> _Study text_
Watt’s up with Fannie and Freddie

There has been a lot of press coverage of FHFA Director Watt’s first public speech since taking on his job. Watt emphasized that

we must ensure that Fannie Mae and Freddie Mac operate in a safe and sound manner.  It means that we’ll work to preserve and conserve Fannie Mae and Freddie Mac’s assets.  And it means that we’ll work to ensure a liquid and efficient national housing finance market.  Our job at FHFA is to balance these obligations . . ..

He also set forth three goals for his FHFA:

Strategic Goal 1: MAINTAIN, in a safe and sound manner, foreclosure prevention activities and credit availability for new and refinanced mortgages to foster liquid, efficient, competitive and resilient national housing finance markets. 

Strategic Goal 2: REDUCE taxpayer risk through increasing the role of private capital in the mortgage market.

Strategic Goal 3: BUILD a new single-family securitization infrastructure for use by the Enterprises and adaptable for use by other participants in the secondary market in the future.

> _Data provided_
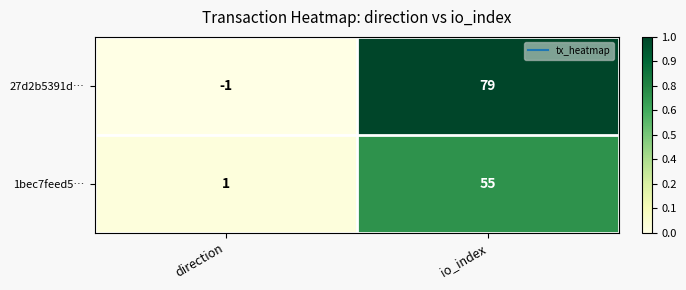

Which series has the largest total across all categories?

27d2b5391d…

> _What this task involves_
Answer the following questions using the text on Fannie and Freddie.
(a) Whose first public speech since taking office received extensive press coverage?
(b) According to the speech, what is the job of FHFA?
(c) Through what means does Strategic Goal 2 aim to reduce taxpayer risk?

> _Result_
(a) FHFA Director Watt's.
(b) To balance its obligations.
(c) Through increasing the role of private capital in the mortgage market.